(Rows taken from a dataset)
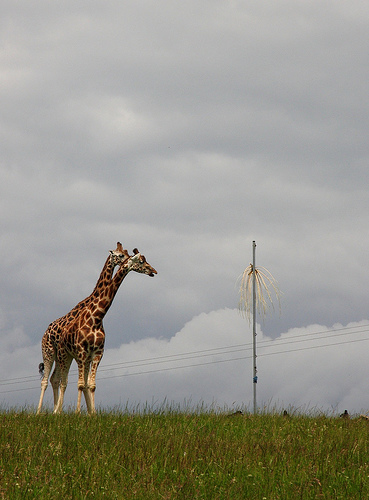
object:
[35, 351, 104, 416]
legs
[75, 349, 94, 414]
leg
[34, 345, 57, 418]
leg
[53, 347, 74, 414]
leg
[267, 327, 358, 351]
electric lines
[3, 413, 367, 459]
grass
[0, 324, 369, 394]
electric lines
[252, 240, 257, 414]
metal pole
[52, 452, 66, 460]
seeds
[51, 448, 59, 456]
stem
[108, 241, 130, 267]
head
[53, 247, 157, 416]
giraffe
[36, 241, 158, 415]
body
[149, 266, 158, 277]
mouth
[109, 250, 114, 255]
ear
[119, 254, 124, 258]
eye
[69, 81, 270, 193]
sky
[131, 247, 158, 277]
head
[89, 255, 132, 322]
neck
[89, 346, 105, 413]
leg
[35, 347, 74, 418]
leg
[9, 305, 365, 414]
clouds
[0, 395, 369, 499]
grass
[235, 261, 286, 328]
hay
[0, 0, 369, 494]
scene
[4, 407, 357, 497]
field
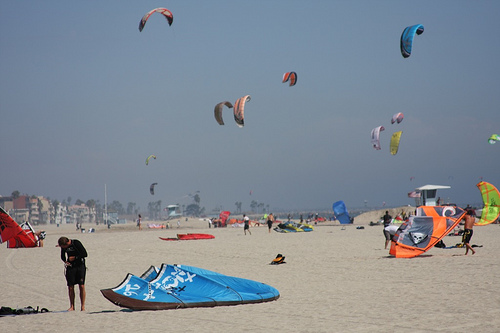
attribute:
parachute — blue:
[102, 261, 278, 309]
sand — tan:
[10, 211, 499, 330]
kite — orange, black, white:
[231, 93, 253, 129]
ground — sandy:
[1, 214, 498, 331]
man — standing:
[443, 202, 494, 265]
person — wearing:
[48, 231, 98, 316]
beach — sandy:
[304, 245, 428, 320]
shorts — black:
[66, 260, 85, 285]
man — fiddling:
[58, 237, 90, 311]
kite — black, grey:
[211, 98, 234, 128]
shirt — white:
[385, 222, 401, 240]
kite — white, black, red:
[279, 70, 301, 91]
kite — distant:
[112, 124, 184, 211]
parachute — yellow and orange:
[464, 166, 498, 229]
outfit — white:
[240, 211, 257, 237]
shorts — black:
[62, 259, 91, 288]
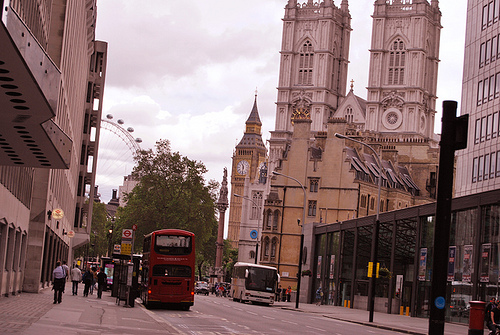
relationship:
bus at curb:
[228, 260, 283, 311] [258, 293, 307, 313]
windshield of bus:
[246, 263, 278, 293] [228, 260, 283, 311]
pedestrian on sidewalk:
[49, 260, 67, 305] [2, 274, 190, 334]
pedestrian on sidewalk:
[95, 265, 109, 299] [2, 274, 190, 334]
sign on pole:
[364, 258, 382, 281] [366, 220, 385, 326]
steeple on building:
[349, 78, 356, 90] [232, 1, 465, 301]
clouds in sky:
[93, 1, 269, 88] [79, 0, 471, 240]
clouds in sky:
[96, 83, 170, 124] [79, 0, 471, 240]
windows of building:
[472, 157, 481, 186] [449, 0, 500, 329]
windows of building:
[473, 116, 482, 148] [449, 0, 500, 329]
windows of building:
[476, 79, 483, 108] [449, 0, 500, 329]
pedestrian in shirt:
[49, 260, 67, 305] [51, 267, 66, 282]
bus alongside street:
[139, 227, 198, 316] [107, 276, 424, 334]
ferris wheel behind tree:
[81, 110, 157, 243] [110, 139, 231, 291]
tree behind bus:
[110, 139, 231, 291] [139, 227, 198, 316]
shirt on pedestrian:
[51, 267, 66, 282] [49, 260, 67, 305]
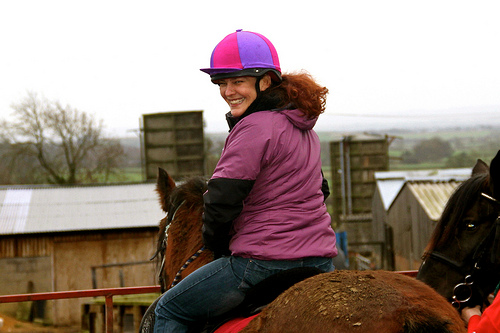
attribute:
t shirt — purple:
[202, 104, 346, 264]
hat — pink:
[199, 28, 292, 84]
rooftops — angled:
[350, 152, 499, 287]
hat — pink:
[199, 23, 283, 80]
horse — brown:
[156, 165, 467, 331]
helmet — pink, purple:
[192, 19, 282, 81]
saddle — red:
[207, 311, 254, 332]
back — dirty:
[291, 269, 426, 323]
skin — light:
[213, 70, 277, 120]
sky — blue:
[2, 56, 499, 144]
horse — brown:
[161, 178, 443, 323]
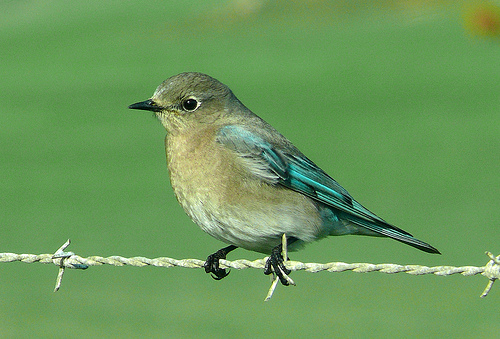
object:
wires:
[0, 252, 500, 276]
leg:
[263, 237, 299, 287]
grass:
[4, 2, 496, 338]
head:
[127, 72, 234, 121]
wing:
[218, 126, 414, 237]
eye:
[181, 97, 201, 113]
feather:
[245, 136, 414, 237]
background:
[1, 1, 498, 336]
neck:
[158, 101, 250, 139]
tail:
[334, 212, 443, 255]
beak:
[127, 98, 164, 111]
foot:
[263, 255, 292, 287]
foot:
[203, 252, 231, 281]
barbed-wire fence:
[0, 234, 500, 303]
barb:
[263, 260, 291, 286]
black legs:
[203, 244, 235, 281]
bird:
[127, 71, 441, 287]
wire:
[80, 251, 400, 273]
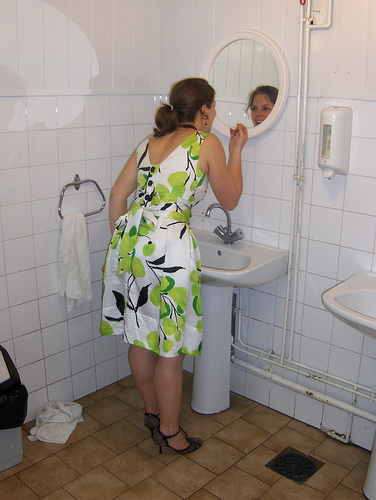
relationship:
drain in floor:
[262, 435, 334, 490] [35, 381, 368, 498]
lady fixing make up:
[85, 66, 260, 463] [137, 74, 251, 190]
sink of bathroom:
[189, 199, 291, 300] [6, 4, 374, 497]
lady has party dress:
[85, 66, 260, 463] [90, 125, 214, 358]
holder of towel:
[48, 167, 111, 219] [52, 202, 97, 314]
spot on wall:
[1, 4, 114, 143] [3, 6, 120, 385]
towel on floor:
[24, 392, 98, 454] [35, 381, 368, 498]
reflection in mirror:
[238, 78, 279, 126] [198, 27, 304, 145]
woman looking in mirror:
[85, 66, 260, 463] [198, 27, 304, 145]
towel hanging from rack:
[52, 202, 97, 314] [48, 167, 111, 219]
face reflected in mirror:
[238, 78, 279, 126] [198, 27, 304, 145]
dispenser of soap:
[311, 103, 355, 184] [316, 134, 341, 182]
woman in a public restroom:
[85, 66, 260, 463] [6, 4, 374, 497]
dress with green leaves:
[90, 125, 214, 358] [151, 173, 190, 202]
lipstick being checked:
[162, 72, 265, 153] [151, 30, 301, 151]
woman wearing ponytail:
[137, 74, 251, 190] [137, 68, 206, 140]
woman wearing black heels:
[85, 66, 260, 463] [137, 408, 210, 463]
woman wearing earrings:
[85, 66, 260, 463] [198, 114, 215, 129]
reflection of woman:
[238, 78, 279, 126] [85, 66, 260, 463]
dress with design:
[90, 125, 214, 358] [151, 173, 190, 202]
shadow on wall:
[283, 198, 374, 279] [233, 12, 373, 431]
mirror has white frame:
[198, 27, 304, 145] [203, 32, 287, 139]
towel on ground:
[24, 392, 98, 454] [44, 443, 145, 497]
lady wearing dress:
[99, 76, 248, 456] [98, 127, 203, 359]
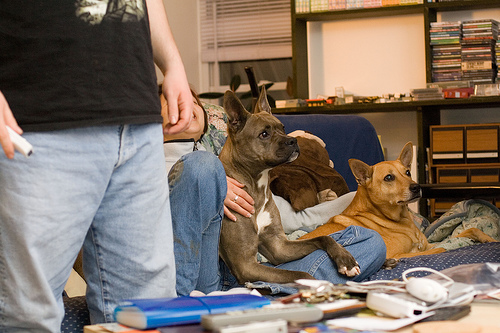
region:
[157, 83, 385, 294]
a person sitting on the couch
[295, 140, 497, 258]
dog sitting on the couch on the right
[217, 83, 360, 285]
dog sitting on the couch on the person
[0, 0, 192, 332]
a person standing up playing Wii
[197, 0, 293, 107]
a window in the background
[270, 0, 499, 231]
a large desk cabinet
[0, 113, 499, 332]
a blue futon couch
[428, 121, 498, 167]
a CD holder on the desk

## Work instruction
Write out all the rows again, renaming "kite" as "glider" wherever it appears and keeping everything else the same. Omit the picture lines from your answer.

## Response box
object:
[35, 351, 104, 416]
legs
[75, 349, 94, 414]
leg
[34, 345, 57, 418]
leg
[53, 347, 74, 414]
leg
[267, 327, 358, 351]
electric lines
[3, 413, 367, 459]
grass
[0, 324, 369, 394]
electric lines
[252, 240, 257, 414]
metal pole
[52, 452, 66, 460]
seeds
[51, 448, 59, 456]
stem
[108, 241, 130, 267]
head
[53, 247, 157, 416]
giraffe
[36, 241, 158, 415]
body
[149, 266, 158, 277]
mouth
[109, 250, 114, 255]
ear
[119, 254, 124, 258]
eye
[69, 81, 270, 193]
sky
[131, 247, 158, 277]
head
[89, 255, 132, 322]
neck
[89, 346, 105, 413]
leg
[35, 347, 74, 418]
leg
[9, 305, 365, 414]
clouds
[0, 395, 369, 499]
grass
[235, 261, 286, 328]
hay
[0, 0, 369, 494]
scene
[4, 407, 357, 497]
field
attribute:
parachute — blue:
[102, 261, 278, 309]
sand — tan:
[10, 211, 499, 330]
glider — orange, black, white:
[231, 93, 253, 129]
ground — sandy:
[1, 214, 498, 331]
man — standing:
[443, 202, 494, 265]
person — wearing:
[48, 231, 98, 316]
beach — sandy:
[304, 245, 428, 320]
shorts — black:
[66, 260, 85, 285]
man — fiddling:
[58, 237, 90, 311]
glider — black, grey:
[211, 98, 234, 128]
shirt — white:
[385, 222, 401, 240]
glider — white, black, red:
[279, 70, 301, 91]
glider — distant:
[112, 124, 184, 211]
parachute — yellow and orange:
[464, 166, 498, 229]
outfit — white:
[240, 211, 257, 237]
shorts — black:
[62, 259, 91, 288]
relationship:
bus at curb:
[228, 260, 283, 311] [258, 293, 307, 313]
windshield of bus:
[246, 263, 278, 293] [228, 260, 283, 311]
pedestrian on sidewalk:
[49, 260, 67, 305] [2, 274, 190, 334]
pedestrian on sidewalk:
[95, 265, 109, 299] [2, 274, 190, 334]
sign on pole:
[364, 258, 382, 281] [366, 220, 385, 326]
steeple on building:
[349, 78, 356, 90] [232, 1, 465, 301]
clouds in sky:
[93, 1, 269, 88] [79, 0, 471, 240]
clouds in sky:
[96, 83, 170, 124] [79, 0, 471, 240]
windows of building:
[472, 157, 481, 186] [449, 0, 500, 329]
windows of building:
[473, 116, 482, 148] [449, 0, 500, 329]
windows of building:
[476, 79, 483, 108] [449, 0, 500, 329]
pedestrian in shirt:
[49, 260, 67, 305] [51, 267, 66, 282]
bus alongside street:
[139, 227, 198, 316] [107, 276, 424, 334]
ferris wheel behind tree:
[81, 110, 157, 243] [110, 139, 231, 291]
tree behind bus:
[110, 139, 231, 291] [139, 227, 198, 316]
shirt on pedestrian:
[51, 267, 66, 282] [49, 260, 67, 305]
attribute:
t shirt — purple:
[202, 104, 346, 264]
hat — pink:
[199, 28, 292, 84]
rooftops — angled:
[350, 152, 499, 287]
hat — pink:
[199, 23, 283, 80]
horse — brown:
[156, 165, 467, 331]
helmet — pink, purple:
[192, 19, 282, 81]
saddle — red:
[207, 311, 254, 332]
back — dirty:
[291, 269, 426, 323]
skin — light:
[213, 70, 277, 120]
sky — blue:
[2, 56, 499, 144]
horse — brown:
[161, 178, 443, 323]
object:
wires:
[0, 252, 500, 276]
leg:
[263, 237, 299, 287]
grass:
[4, 2, 496, 338]
head:
[127, 72, 234, 121]
wing:
[218, 126, 414, 237]
eye:
[181, 97, 201, 113]
feather:
[245, 136, 414, 237]
background:
[1, 1, 498, 336]
neck:
[158, 101, 250, 139]
tail:
[334, 212, 443, 255]
beak:
[127, 98, 164, 111]
foot:
[263, 255, 292, 287]
foot:
[203, 252, 231, 281]
barbed-wire fence:
[0, 234, 500, 303]
barb:
[263, 260, 291, 286]
black legs:
[203, 244, 235, 281]
bird:
[127, 71, 441, 287]
wire:
[80, 251, 400, 273]
relationship:
drain in floor:
[262, 435, 334, 490] [35, 381, 368, 498]
lady fixing make up:
[85, 66, 260, 463] [137, 74, 251, 190]
sink of bathroom:
[189, 199, 291, 300] [6, 4, 374, 497]
lady has party dress:
[85, 66, 260, 463] [90, 125, 214, 358]
holder of towel:
[48, 167, 111, 219] [52, 202, 97, 314]
spot on wall:
[1, 4, 114, 143] [3, 6, 120, 385]
towel on floor:
[24, 392, 98, 454] [35, 381, 368, 498]
reflection in mirror:
[238, 78, 279, 126] [198, 27, 304, 145]
woman looking in mirror:
[85, 66, 260, 463] [198, 27, 304, 145]
towel hanging from rack:
[52, 202, 97, 314] [48, 167, 111, 219]
face reflected in mirror:
[238, 78, 279, 126] [198, 27, 304, 145]
dispenser of soap:
[311, 103, 355, 184] [316, 134, 341, 182]
woman in a public restroom:
[85, 66, 260, 463] [6, 4, 374, 497]
dress with green leaves:
[90, 125, 214, 358] [151, 173, 190, 202]
lipstick being checked:
[162, 72, 265, 153] [151, 30, 301, 151]
woman wearing ponytail:
[137, 74, 251, 190] [137, 68, 206, 140]
woman wearing black heels:
[85, 66, 260, 463] [137, 408, 210, 463]
woman wearing earrings:
[85, 66, 260, 463] [198, 114, 215, 129]
reflection of woman:
[238, 78, 279, 126] [85, 66, 260, 463]
dress with design:
[90, 125, 214, 358] [151, 173, 190, 202]
shadow on wall:
[283, 198, 374, 279] [233, 12, 373, 431]
mirror has white frame:
[198, 27, 304, 145] [203, 32, 287, 139]
towel on ground:
[24, 392, 98, 454] [44, 443, 145, 497]
lady wearing dress:
[99, 76, 248, 456] [98, 127, 203, 359]
region:
[157, 83, 385, 294]
a person sitting on the couch
[295, 140, 497, 258]
dog sitting on the couch on the right
[217, 83, 360, 285]
dog sitting on the couch on the person
[0, 0, 192, 332]
a person standing up playing Wii
[197, 0, 293, 107]
a window in the background
[270, 0, 499, 231]
a large desk cabinet
[0, 113, 499, 332]
a blue futon couch
[428, 121, 498, 167]
a CD holder on the desk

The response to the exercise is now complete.